Publikasi putusan dan pengawasan hakim selama ini memang menjadi masalah besar di dunia peradilan. Namun, perbaikan seharusnya bersifat menyeluruh. Tidak hanya menyasar masalah-masalah besar, perbaikan juga harus menyentuh masalah-masalah sepele atau terkesan sepele. Salah satunya adalah jadwal persidangan.

Publik, khususnya masyarakat hukum sudah terbiasa dengan jadwal sidang yang seringkali molor atau tidak sesuai jadwal. Kalangan pengacara, jaksa, atau masyarakat pencari keadilan mengeluh karena kondisi ini merugikan mereka dari segi waktu dan biaya. Sebagian membandingkan kebiasaan sidang molor di pengadilan dengan ketepatan waktu sidang di Mahkamah Konstitusi.

Hukumonline dan Pusat Studi Hukum dan Kebijakan Indonesia (PSHK) mencoba memotret fenomena sidang molor melalu sebuah survei. Eksekusi survei dilaksanakan dengan dengan mengambil 65 responden secara acak di seluruh pengadilan di Jakarta.

Teknik pengambilan sampel bersifat non-probabilistik, dengan cara snow bolling atau intercept di pengadilan tanpa menggunakan teknik pengacakan. Oleh karenanya, survei ini hanya merefleksikan pendapat dari responden yang diwawancarai, tidak mewakili seluruh populasi pengacara di Jakarta.

Berdasarkan hasil survei, kami menemukan beberapa hal yang menarik terkait demografi responden. Temuan pertama, terdapat perbedaan proporsi demografi yang signifikan antara laki-laki dan perempuan, menujukan  indikasi bahwa rendahnya tingkat keikustertaan pengacara perempuan di dalam proses litigasi (beracara di pengadilan).

Temuan berikutnya, mayoritas pengacara litigasi memiliki pengalaman pengalaman praktek lebih dari 4  tahun. Pada proporsi usia menunjukan bahwa pengacara yang aktif di pengadilan merupakan pengacara berusia muda, dengan usia di bawah 40 tahun.

Terkait tema survei, hasil survei menunjukkan bahwa rata-rata waktu tunggu sidang di pengadilan adalah 3 jam. Dimana mayoritas responden menyatakan menunggu kurang dari 3 jam sebelum masuk sidang (68 persen), dengan sisanya menyatakan menunggu lebih dari 1 jam sebelum masuk sidang (32 persen).

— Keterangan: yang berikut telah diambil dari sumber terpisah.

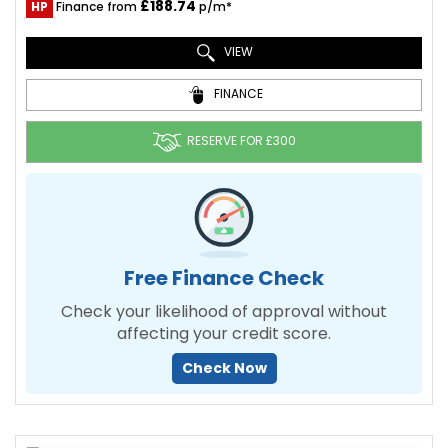
£188.74
HP
Finance from
p/m*
VIEW
FINANCE
RESERVE FOR £300
Free Finance Check
Check your likelihood of approval without
affecting your credit score.
Check Now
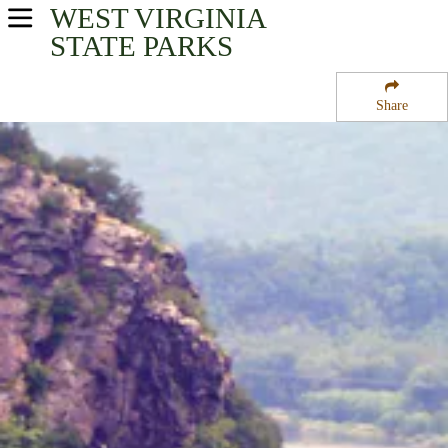
WEST VIRGINIA
USA Parks
STATE PARKS
West Virginia
Share
Eastern Panhandle Region
Harpers Ferry National Historical Park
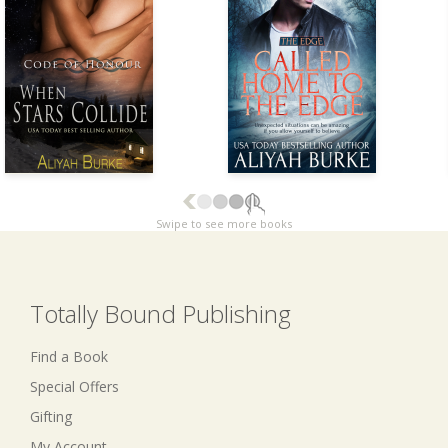
Swipe to see more books
Totally Bound Publishing
Find a Book
Special Offers
Gifting
My Account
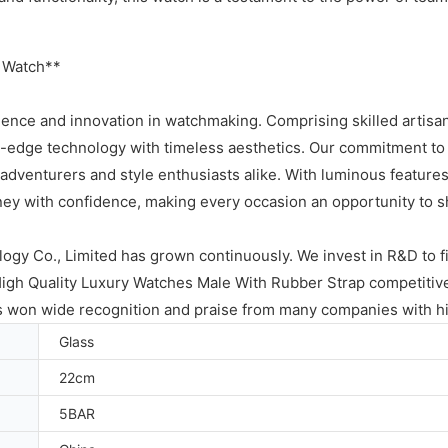
 Watch**
lence and innovation in watchmaking. Comprising skilled artisan
g-edge technology with timeless aesthetics. Our commitment to 
 adventurers and style enthusiasts alike. With luminous features f
ey with confidence, making every occasion an opportunity to sh
gy Co., Limited has grown continuously. We invest in R&D to fi
High Quality Luxury Watches Male With Rubber Strap competiti
as won wide recognition and praise from many companies with hi
Glass
22cm
5BAR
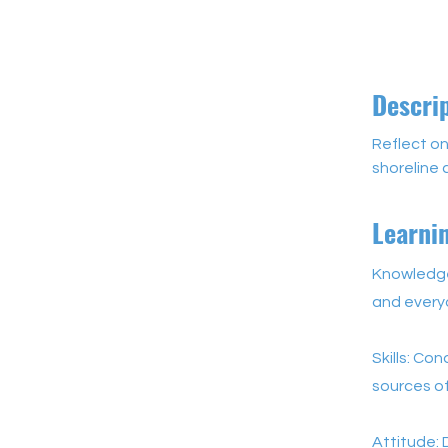
Descri
Reflect on
shoreline 
Learni
Knowledge:
and every
Skills: Co
sources of
Attitude: 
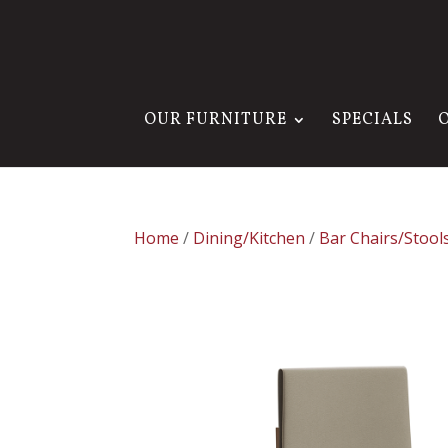
OUR FURNITURE
SPECIALS
Home
/
Dining/Kitchen
/
Bar Chairs/Stool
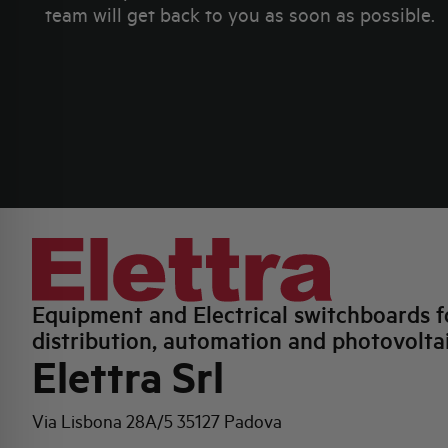
team will get back to you as soon as possible.
Equipment and Electrical switchboards f
distribution, automation and photovolta
Elettra Srl
Via Lisbona 28A/5
35127 Padova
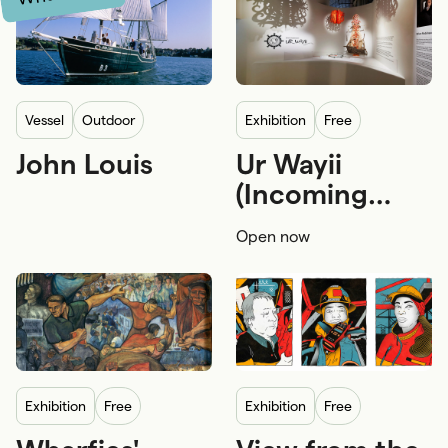
vessel
Outdoor
exhibition
Free
John Louis
Ur Wayii
Wharf side
Free
First Nations
(Incoming
First Nations craftsmanship and a
Tide)
Open now
Family and kids
exhibition
Free
exhibition
Free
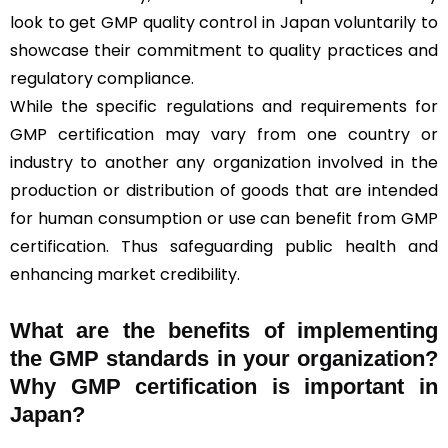
look to get GMP quality control in Japan voluntarily to
showcase their commitment to quality practices and
regulatory compliance.
While the specific regulations and requirements for
GMP certification may vary from one country or
industry to another any organization involved in the
production or distribution of goods that are intended
for human consumption or use can benefit from GMP
certification. Thus safeguarding public health and
enhancing market credibility.
What are the benefits of implementing
the GMP standards in your organization?
Why GMP certification is important in
Japan?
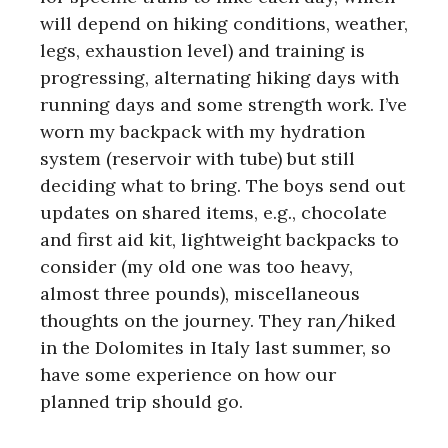
will depend on hiking conditions, weather,
legs, exhaustion level) and training is
progressing, alternating hiking days with
running days and some strength work. I’ve
worn my backpack with my hydration
system (reservoir with tube) but still
deciding what to bring. The boys send out
updates on shared items, e.g., chocolate
and first aid kit, lightweight backpacks to
consider (my old one was too heavy,
almost three pounds), miscellaneous
thoughts on the journey. They ran/hiked
in the Dolomites in Italy last summer, so
have some experience on how our
planned trip should go.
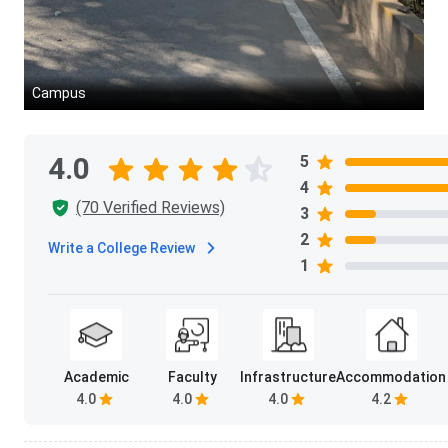
Understanding who you will be placed alongside matters. The
outcomes, and how recruiters perceive the pool they are hiri
Campus
Parameter
Total Students Enrolled
4.0
5
4
Gender Ratio
(70 Verified Reviews)
3
2
Finance (Most Preferred)
Write a College Review
1
Marketing
Human Resources
Academic
Faculty
Infrastructure
Accommodation
Logistics & Supply Chain
4.0
4.0
4.0
4.2
Business Analytics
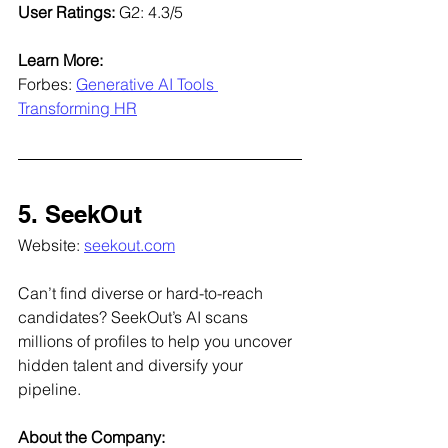
User Ratings: 
G2: 4.3/5
Learn More:
Forbes: 
Generative AI Tools 
Transforming HR
5. SeekOut
Website: 
seekout.com
Can’t find diverse or hard-to-reach 
candidates? SeekOut’s AI scans 
millions of profiles to help you uncover 
hidden talent and diversify your 
pipeline.
About the Company:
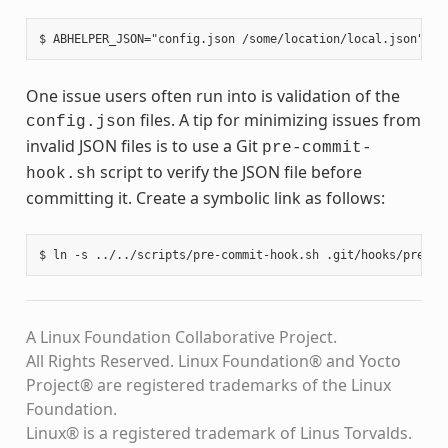
One issue users often run into is validation of the
files. A tip for minimizing issues from
config.json
invalid JSON files is to use a Git
pre-commit-
script to verify the JSON file before
hook.sh
committing it. Create a symbolic link as follows:
A Linux Foundation Collaborative Project.
All Rights Reserved. Linux Foundation® and Yocto
Project® are registered trademarks of the Linux
Foundation.
Linux® is a registered trademark of Linus Torvalds.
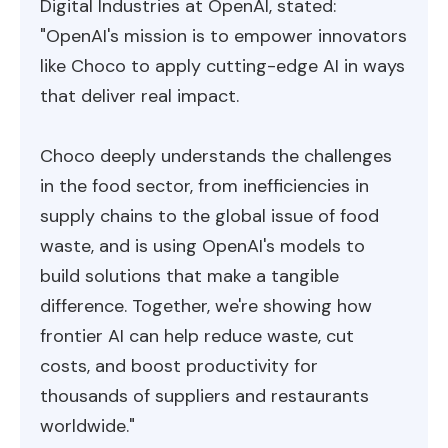
Digital Industries at OpenAI, stated:
"OpenAI's mission is to empower innovators
like Choco to apply cutting-edge AI in ways
that deliver real impact.
Choco deeply understands the challenges
in the food sector, from inefficiencies in
supply chains to the global issue of food
waste, and is using OpenAI's models to
build solutions that make a tangible
difference. Together, we're showing how
frontier AI can help reduce waste, cut
costs, and boost productivity for
thousands of suppliers and restaurants
worldwide."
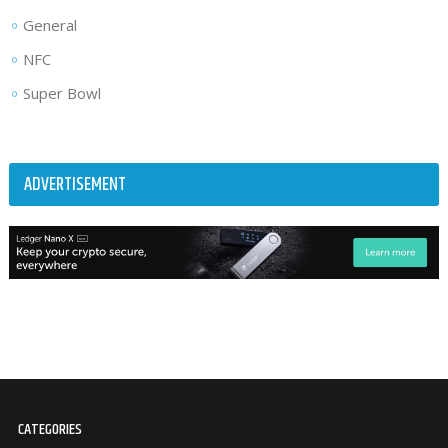
General
NFC
Super Bowl
ADVERTISEMENT
CATEGORIES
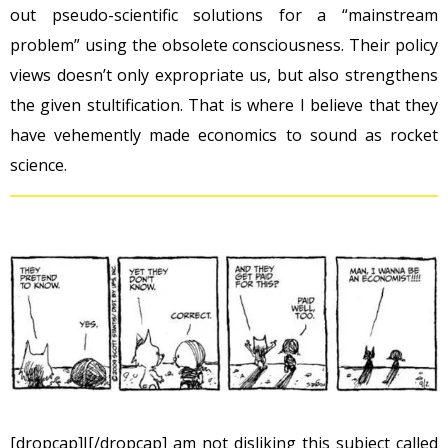
out pseudo-scientific solutions for a “mainstream
problem” using the obsolete consciousness. Their policy
views doesn’t only expropriate us, but also strengthens
the given stultification. That is where I believe that they
have vehemently made economics to sound as rocket
science.
[dropcap]I[/dropcap] am not disliking this subject called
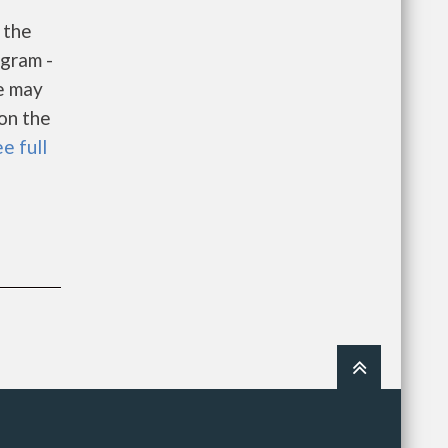
 the
gram -
e may
 on the
e full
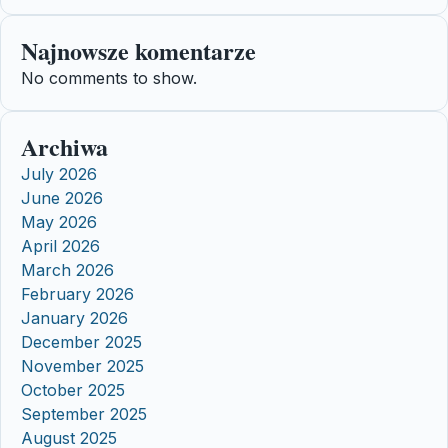
Najnowsze komentarze
No comments to show.
Archiwa
July 2026
June 2026
May 2026
April 2026
March 2026
February 2026
January 2026
December 2025
November 2025
October 2025
September 2025
August 2025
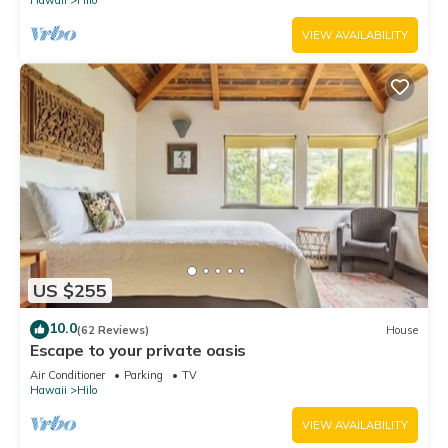
Hawaii
Hilo
VIEW AVAILABILITY
US $255
10.0
(62 Reviews)
House
Escape to your private oasis
Air Conditioner
Parking
TV
Hawaii
Hilo
VIEW AVAILABILITY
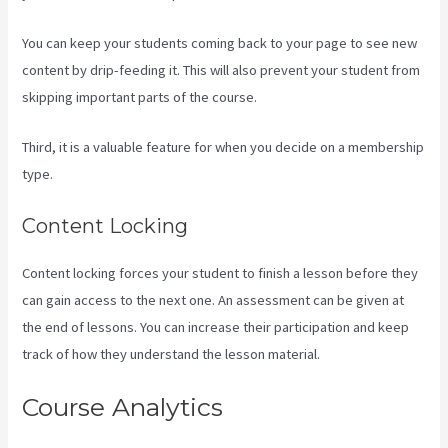
You can keep your students coming back to your page to see new
content by drip-feeding it. This will also prevent your student from
skipping important parts of the course.
Third, it is a valuable feature for when you decide on a membership
type.
Content Locking
Content locking forces your student to finish a lesson before they
can gain access to the next one. An assessment can be given at
the end of lessons. You can increase their participation and keep
track of how they understand the lesson material.
Course Analytics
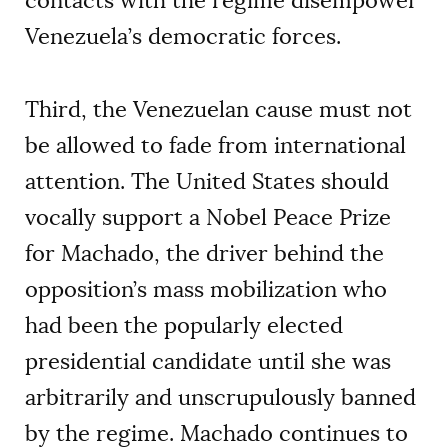
contacts with the regime disempower
Venezuela’s democratic forces.
Third, the Venezuelan cause must not
be allowed to fade from international
attention. The United States should
vocally support a Nobel Peace Prize
for Machado, the driver behind the
opposition’s mass mobilization who
had been the popularly elected
presidential candidate until she was
arbitrarily and unscrupulously banned
by the regime. Machado continues to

Mayoritas responden berharap waktu menunggu sidang tidak lebih dari 1 jam.

Survei juga menunjukkan bahwa rata-rata persidangan dilaksanakan dalam kurun waktu 1 Jam, dengan waktu sidang terlama adalah 5 jam dan waktu sidang terpendek adalah 15 menit.

Yang menarik, akibat molornya sidang tidak selalu berdampak pada klien, dari segi biaya. Hasil survei menunjukkan bahwa mayoritas pengacara tidak menagihkan waktu sidang yang dilakukan kepada klien (83 persen), dimana sisanya menyatakan menagihkan waktu tunggu sidang kepada klien (15 persen).

Dari survei terungkap bahwa mayoritas alasan molornya sidang terletak pada hakim (51 persen), dengan alasan terbesar adalah hakim sedang memeriksa perkara lain (40 persen) atau hakim belum datang (11 persen). Sedangkan alasan lainnya adalah banyaknya pihak yang terlambat hadir/belum lengkap (38 persen), dan sisanya lain-lain (1 persen).  

Alasan Sidang Molor
Hukumonline.com
Sumber Data: PSHK, 2014

“Dari survei ini, dapat disimpulkan bahwa mayoritas waktu tunggu sidang 3 jam jauh berada di atas batas toleransi yang diharapkan oleh para pengacara, yakni paling lama 1 jam,” ungkap Giri Ahmad Taufik, Peneliti PSHK.

Sidang molor, kata Giri, juga mengakibatkan kerugian yang cukup signifikan bagi pengacara dan klien. Merujuk pada hasil survei, rata-rata kerugian sebesar Rp. 5.095.000,- per sekali sidang. Dimana mayoritas kerugian tersebut ditanggung oleh pengacara. “Terjadi inefisiensi yang signifikan, dimana rata-rata waktu tunggu 3 jam hanya untuk menghadiri proses sidang rata-rata selama kurang lebih 1 jam.”